László Bartók

Personal information
- Born: 1904 Budapest, Hungary
- Died: 8 April 1945 (aged 40–41) Buchenwald concentration camp

Sport
- Sport: Rowing
- Club: Pannónia Evezős Egylet

Medal record
Men's rowing
Representing Hungary
European Rowing Championships
| Bronze medal – third place | 1931 Paris | Eight |
| Gold medal – first place | 1932 Belgrade | Coxless four |
| Bronze medal – third place | 1933 Budapest | Coxless four |

= László Bartók =

Hungarian rower (1904–1945)

László Bartók (1904 – 8 April 1945) was a Hungarian rower. He competed in the Paris 1924 Olympics in the coxed eight and the coxed four.
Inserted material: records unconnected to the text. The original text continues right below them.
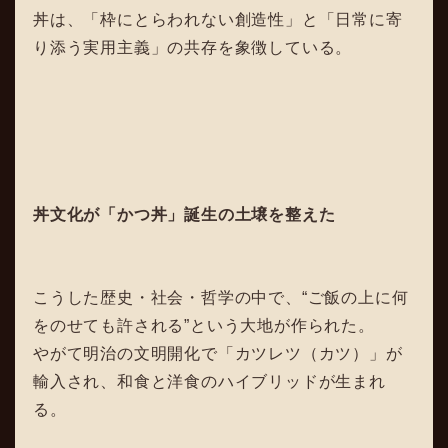
丼は、「枠にとらわれない創造性」と「日常に寄
り添う実用主義」の共存を象徴している。
丼文化が「かつ丼」誕生の土壌を整えた
こうした歴史・社会・哲学の中で、“ご飯の上に何
をのせても許される”という大地が作られた。
やがて明治の文明開化で「カツレツ（カツ）」が
輸入され、和食と洋食のハイブリッドが生まれ
る。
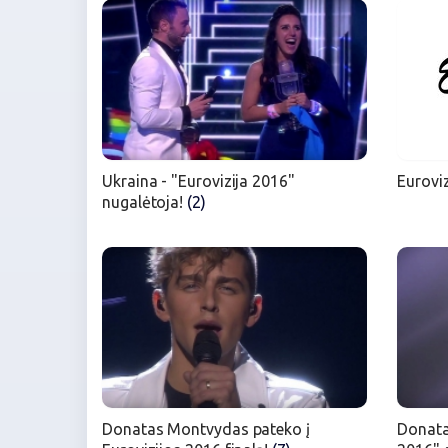
Ukraina - "Eurovizija 2016"
Euroviz
nugalėtoja!
(2)
Donatas Montvydas pateko į
Donata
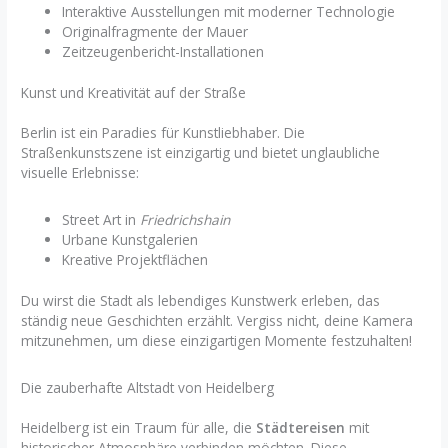
Interaktive Ausstellungen mit moderner Technologie
Originalfragmente der Mauer
Zeitzeugenbericht-Installationen
Kunst und Kreativität auf der Straße
Berlin ist ein Paradies für Kunstliebhaber. Die
Straßenkunstszene ist einzigartig und bietet unglaubliche
visuelle Erlebnisse:
Street Art in
Friedrichshain
Urbane Kunstgalerien
Kreative Projektflächen
Du wirst die Stadt als lebendiges Kunstwerk erleben, das
ständig neue Geschichten erzählt. Vergiss nicht, deine Kamera
mitzunehmen, um diese einzigartigen Momente festzuhalten!
Die zauberhafte Altstadt von Heidelberg
Heidelberg ist ein Traum für alle, die
Städtereisen
mit
historischer Atmosphäre verbinden möchten. Diese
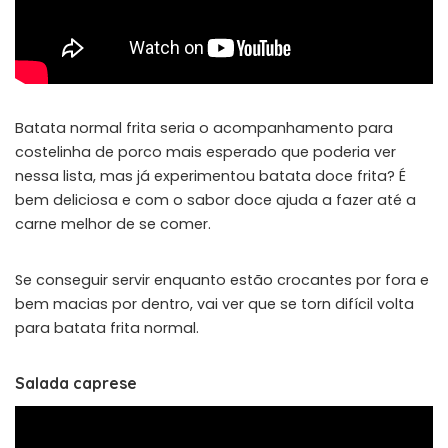
Batata normal frita seria o acompanhamento para
costelinha de porco mais esperado que poderia ver
nessa lista, mas já experimentou batata doce frita? É
bem deliciosa e com o sabor doce ajuda a fazer até a
carne melhor de se comer.
Se conseguir servir enquanto estão crocantes por fora e
bem macias por dentro, vai ver que se torn difícil volta
para batata frita normal.
Salada caprese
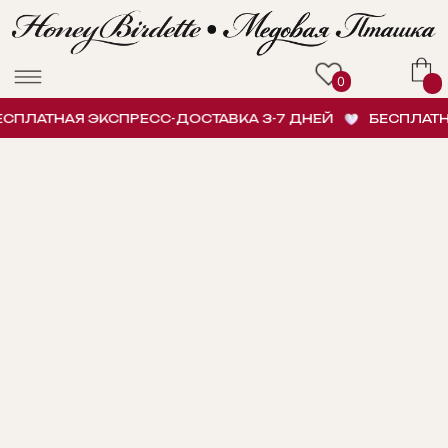
0
ПЛАТНАЯ ЭКСПРЕСС-ДОСТАВКА 3-7 ДНЕЙ
БЕСПЛАТНАЯ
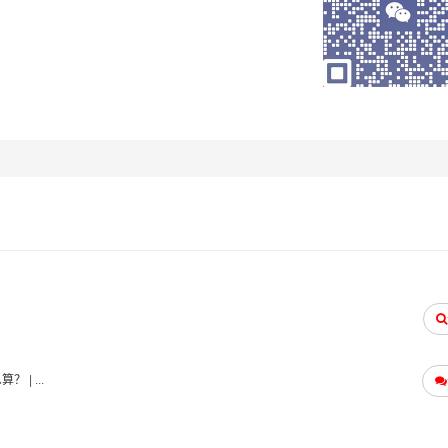
应对能力，能够有效应对物流运输中的各种风险和问题，保障客
提供全方位的物流服务，包括货物装卸、运输、仓储、配送等环
么算？
| ...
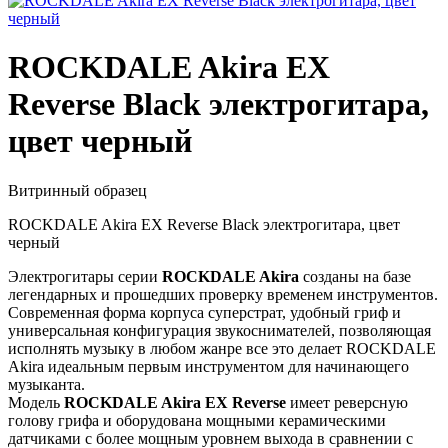
ROCKDALE Akira EX
Reverse Black электрогитара,
цвет черный
Витринный образец
ROCKDALE Akira EX Reverse Black электрогитара, цвет
черный
Электрогитары серии
ROCKDALE Akira
созданы на базе
легендарных и прошедших проверку временем инструментов.
Современная форма корпуса суперстрат, удобный гриф и
универсальная конфигурация звукоснимателей, позволяющая
исполнять музыку в любом жанре все это делает ROCKDALE
Akira идеальным первым инструментом для начинающего
музыканта.
Модель
ROCKDALE Akira EX Reverse
имеет реверсную
голову грифа и оборудована мощными керамическими
датчиками с более мощным уровнем выхода в сравнении с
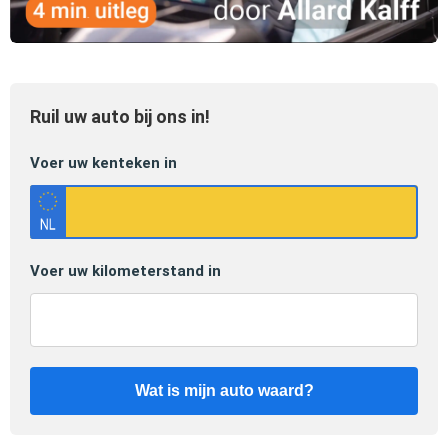
Ruil uw auto bij ons in!
Voer uw kenteken in
Voer uw kilometerstand in
Wat is mijn auto waard?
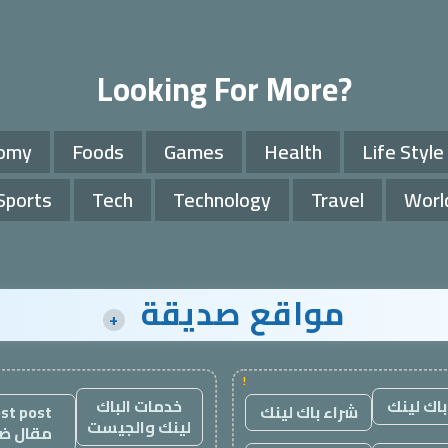
Looking For More?
omy
Foods
Games
Health
Life Style
Sports
Tech
Technology
Travel
Worl
مواقع صديقة
+
!
باك لينك
خدمات الباك
شراء باك لينك
st post
لينك والجيست
مقال ض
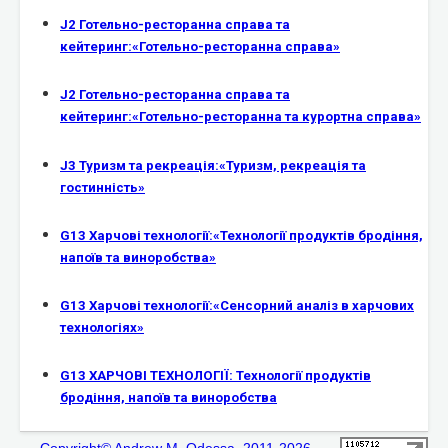
J2 Готельно-ресторанна справа та
кейтеринг:«Готельно-ресторанна справа»
J2 Готельно-ресторанна справа та
кейтеринг:«Готельно-ресторанна та курортна справа»
J3 Туризм та рекреація:«Туризм, рекреація та
гостинність»
G13 Харчові технології:«Технології продуктів бродіння,
напоїв та виноробства»
G13 Харчові технології:«Сенсорний аналіз в харчових
технологіях»
G13 ХАРЧОВІ ТЕХНОЛОГІЇ: Технології продуктів
бродіння, напоїв та виноробства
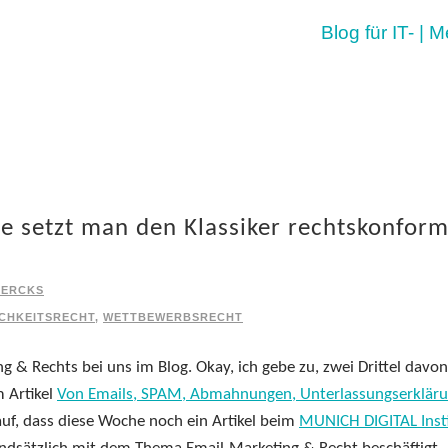
Blog für IT- | 
e setzt man den Klassiker rechtskonfor
IERCKS
CHKEITSRECHT
,
WETTBEWERBSRECHT
g & Rechts bei uns im Blog. Okay, ich gebe zu, zwei Drittel davon
m Artikel
Von Emails, SPAM, Abmahnungen, Unterlassungserkläru
uf, dass diese Woche noch ein Artikel beim
MUNICH DIGITAL Inst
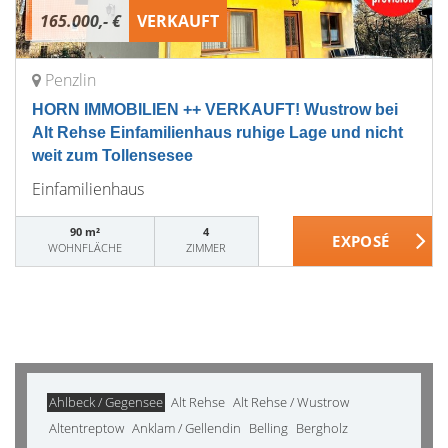
165.000,- €
VERKAUFT
Penzlin
HORN IMMOBILIEN ++ VERKAUFT! Wustrow bei
Alt Rehse Einfamilienhaus ruhige Lage und nicht
weit zum Tollensesee
Einfamilienhaus
90 m²
4
WOHNFLÄCHE
ZIMMER
Ahlbeck / Gegensee
Alt Rehse
Alt Rehse / Wustrow
Altentreptow
Anklam / Gellendin
Belling
Bergholz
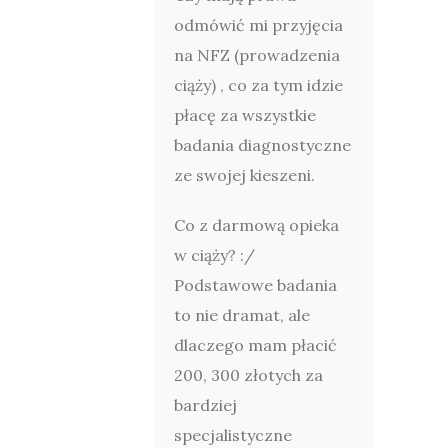
odmówić mi przyjęcia
na NFZ (prowadzenia
ciąży) , co za tym idzie
płacę za wszystkie
badania diagnostyczne
ze swojej kieszeni.
Co z darmową opieka
w ciąży? :/
Podstawowe badania
to nie dramat, ale
dlaczego mam płacić
200, 300 złotych za
bardziej
specjalistyczne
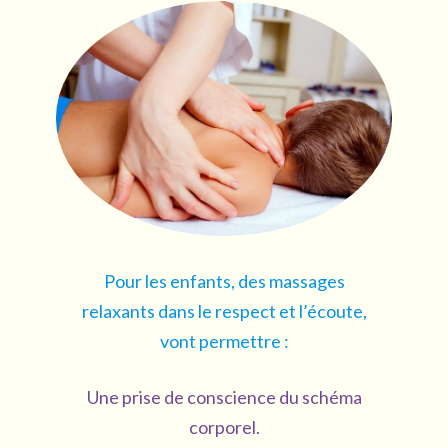
Pour les enfants, des massages
relaxants dans le respect et l’écoute,
vont permettre :
Une prise de conscience du schéma
corporel.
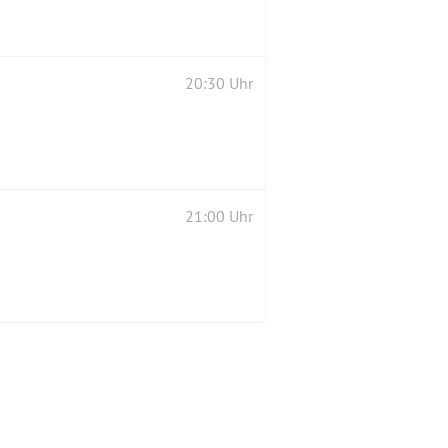
20:30 Uhr
21:00 Uhr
He also competed at the 1928 Summer Olympics in Amsterdam with the coxed four where they were eliminated in the round two repechage. After retiring from competition, Bartók worked as a trainer at the Danube Rowing Association of Budapest.

László Bartók was the oldest son of a large Hungarian family. His father was Bernat Bela Bartók (a bank director) and his mother was Joland Schweiger (a pianist). He had two sisters and two brothers (Maria, Lucy, Stephen, and Denis). He was fluent in Hungarian, German, English, and Italian. László was married and had three children.

He was murdered during the Holocaust at Buchenwald on 8 April 1945. The camp was liberated three days later. The fate of his wife and three children remains unknown.